> What needs to be done:
Copy, pictures aside: the lines below from the one that holds "Emine Erdoğan’dan ‘Dünya" through the final line of the listing, both ends included, exactly as they are and nothing else.

> Study material:
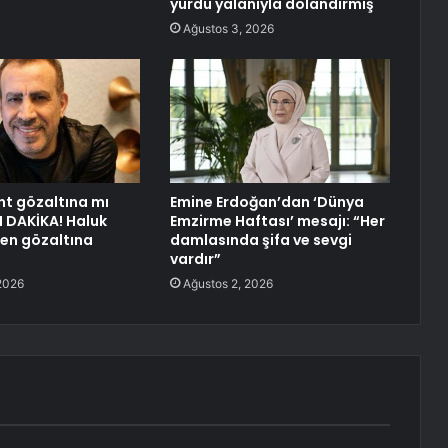
yurdu yalanıyla dolandırmış
Ağustos 3, 2026
nt gözaltına mı
Emine Erdoğan’dan ‘Dünya
N DAKİKA! Haluk
Emzirme Haftası’ mesajı: “Her
en gözaltına
damlasında şifa ve sevgi
vardır”
2026
Ağustos 2, 2026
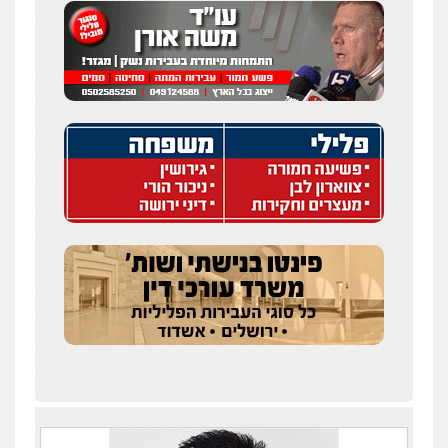
עו"ד איהאב ג'לג'ולי
פלילי
מעצרים וחקירות
עורכי דין לענייני
אסירים
0505216700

> Response below:
Emine Erdoğan’dan ‘Dünya
N DAKİKA! Haluk
Emzirme Haftası’ mesajı: “Her
en gözaltına
damlasında şifa ve sevgi
vardır”
2026
Ağustos 2, 2026
עו"ד איהאב ג'לג'ולי
פלילי
מעצרים וחקירות
עורכי דין לענייני
אסירים
0505216700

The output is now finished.